2. Indywidualna terapia DBT:

Skupia się na motywacji do zmiany, analizie trudnych zachowań (np. samookaleczeń, napadów złości).
Stosuje analizę łańcuchową – krok po kroku bada, co doprowadziło do danego zachowania.

 

3. Coaching telefoniczny (opcjonalny): Krótkie wsparcie między sesjami, by zastosować umiejętności w realnych sytuacjach.

 

4. Zespół konsultacyjny dla terapeutów

DBT kładzie nacisk na wspieranie także terapeutów — mają oni swój własny zespół wsparcia i superwizji.

Dla kogo jest DBT?

* Zaburzenie osobowości borderline (BPD)
* Zachowania samobójcze i autoagresywne
* Trudności w regulacji emocji
* Uzależnienia
* Zaburzenia odżywiania (np. bulimia, kompulsywne objadanie)
* PTSD (w wersji DBT-PE)

To podejście bardzo ustrukturyzowane, konkretne, koncentrowane na umiejętnościach, i ma solidne podstawy naukowe.

Mam nadzieję, że udało mi się wyjaśnić specyfikę DBT. Pozdrawiam serdecznie.

4 miesiące temu
Kacper Urbanek

Kacper Urbanek

Dzień dobry,

Psychoterapia DBT to podejście terapeutyczne, które zostało opracowane przez Marshę Linehan w latach 80, pierwotnie z myślą o osobach z zaburzeniem osobowości borderline, ale dziś znajduje zastosowanie w pracy z wieloma innymi trudnościami emocjonalnymi. Jest to forma terapii poznawczo-behawioralnej, jednak wzbogacona o elementy dialektyki i uważności tj. mindfulness.

DBT kładzie nacisk na dialektykę, czyli przekonanie, że dwie pozornie sprzeczne rzeczy mogą być jednocześnie prawdziwe, np. Akceptuję siebie taką, jaka jestem i pracuję nad zmianą. Terapia pomaga znaleźć równowagę między akceptacją siebie a koniecznością zmiany zachowań, które są szkodliwe. Ponadto ważna w DBT, jest regulacja emocji, terapia adresuje trudności w rozpoznawaniu, wyrażaniu i kontrolowaniu silnych emocji. Dzięki uważności (mindfulness), która polega na uczeniu się świadomego przeżywania chwili obecnej bez oceniania siebie i otoczenia.

Podczas terapii ważnym obszarem jest również radzenie sobie w kryzysie tj. rozwój umiejętności przetrwania trudnych emocjonalnie sytuacji bez podejmowania destrukcyjnych działań (np. samookaleczeń, nadużywania substancji). Struktura terapii DBT zazwyczaj obejmuje cztery komponenty: Indywidualna terapia, czyli cotygodniowe sesje 1:1 z terapeutą, które koncentrują się na bieżących problemach, tzw. hierarchii celów np. najpierw zachowania zagrażające życiu, potem te, które zakłócają terapię, itd.
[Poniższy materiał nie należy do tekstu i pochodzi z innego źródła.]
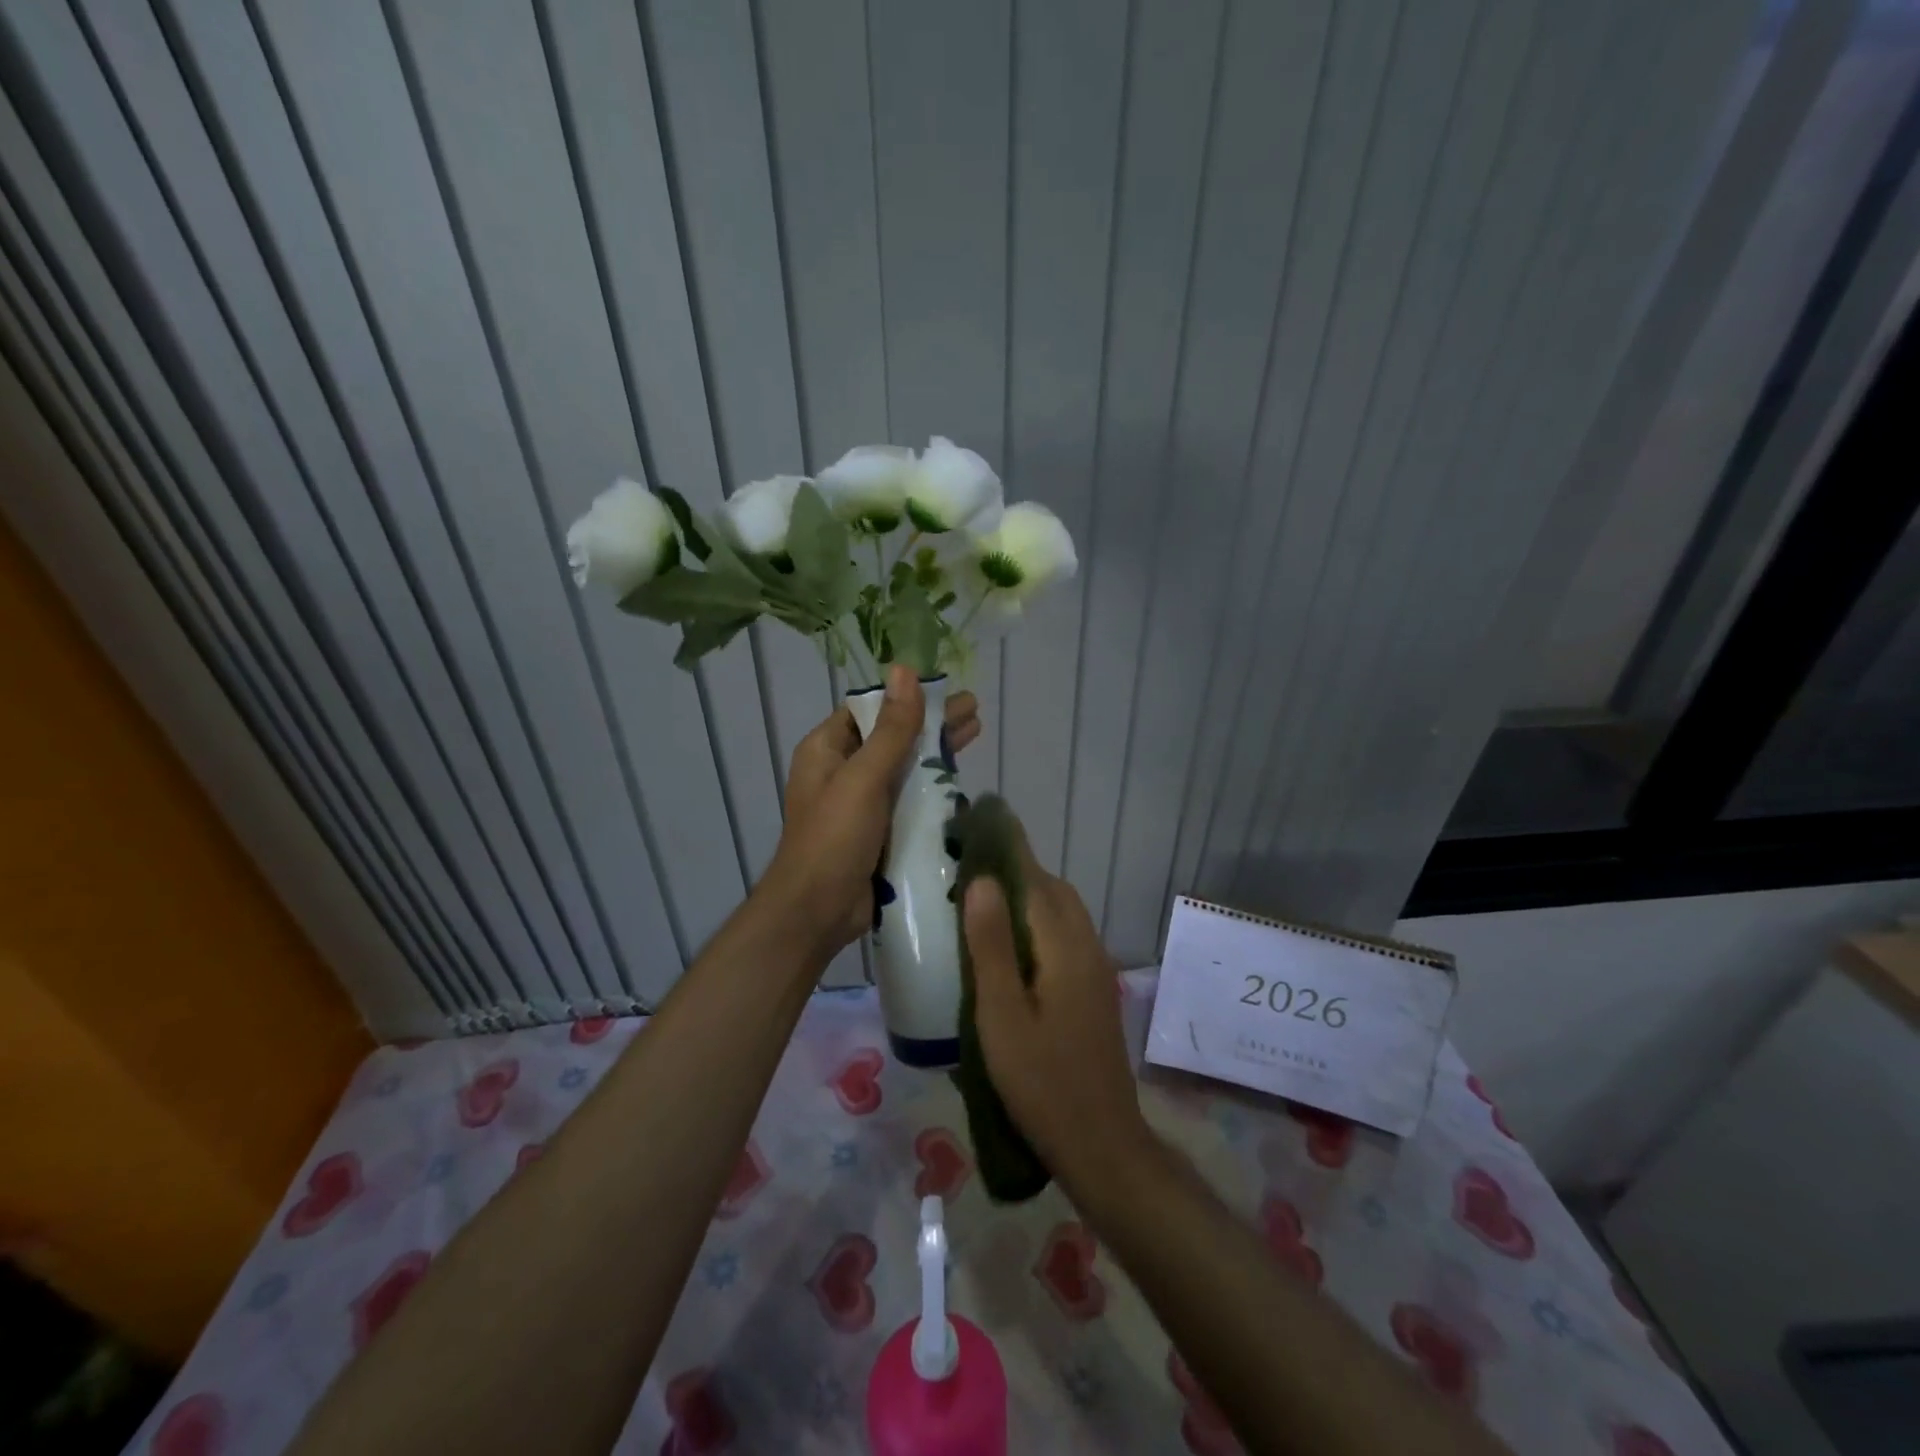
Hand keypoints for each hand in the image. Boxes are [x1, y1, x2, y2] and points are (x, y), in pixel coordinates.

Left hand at [763, 664, 980, 959]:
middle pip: (892, 736)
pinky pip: (909, 798)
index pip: (870, 709)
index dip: (907, 696)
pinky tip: (963, 779)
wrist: (817, 912)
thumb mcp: (864, 778)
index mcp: (827, 750)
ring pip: (904, 767)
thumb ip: (891, 728)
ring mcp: (862, 802)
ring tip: (976, 734)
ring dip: (936, 752)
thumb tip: (905, 670)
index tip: (945, 688)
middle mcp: (843, 771)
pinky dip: (933, 786)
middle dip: (931, 723)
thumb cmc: (834, 838)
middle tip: (974, 711)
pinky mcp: (880, 830)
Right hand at [963, 850, 1149, 1190]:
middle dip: (1015, 871)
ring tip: (982, 905)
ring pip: (1061, 914)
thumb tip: (982, 880)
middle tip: (967, 871)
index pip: (1035, 878)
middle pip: (1052, 891)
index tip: (975, 825)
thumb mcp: (1002, 1015)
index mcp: (1065, 945)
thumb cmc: (1041, 1081)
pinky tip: (1010, 949)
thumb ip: (991, 946)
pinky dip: (1038, 924)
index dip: (1007, 849)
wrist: (1100, 1143)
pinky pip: (1065, 937)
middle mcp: (1087, 946)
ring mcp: (1095, 969)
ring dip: (1028, 897)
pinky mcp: (1093, 990)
Trening umiejętności w grupie, cotygodniowe spotkania grupowe (często 2–2,5 godziny), podczas których pacjenci uczą się i ćwiczą konkretne umiejętności np. radzenie sobie ze stresem, relacje interpersonalne, regulacja emocji, uważność. Chociaż pierwotnie kierowana do osób z osobowością borderline (szczególnie z tendencjami samobójczymi, samookaleczeniami, niestabilnymi relacjami), dziś skuteczność DBT potwierdzono także m.in. w leczeniu:

zaburzeń odżywiania (bulimia, kompulsywne objadanie się)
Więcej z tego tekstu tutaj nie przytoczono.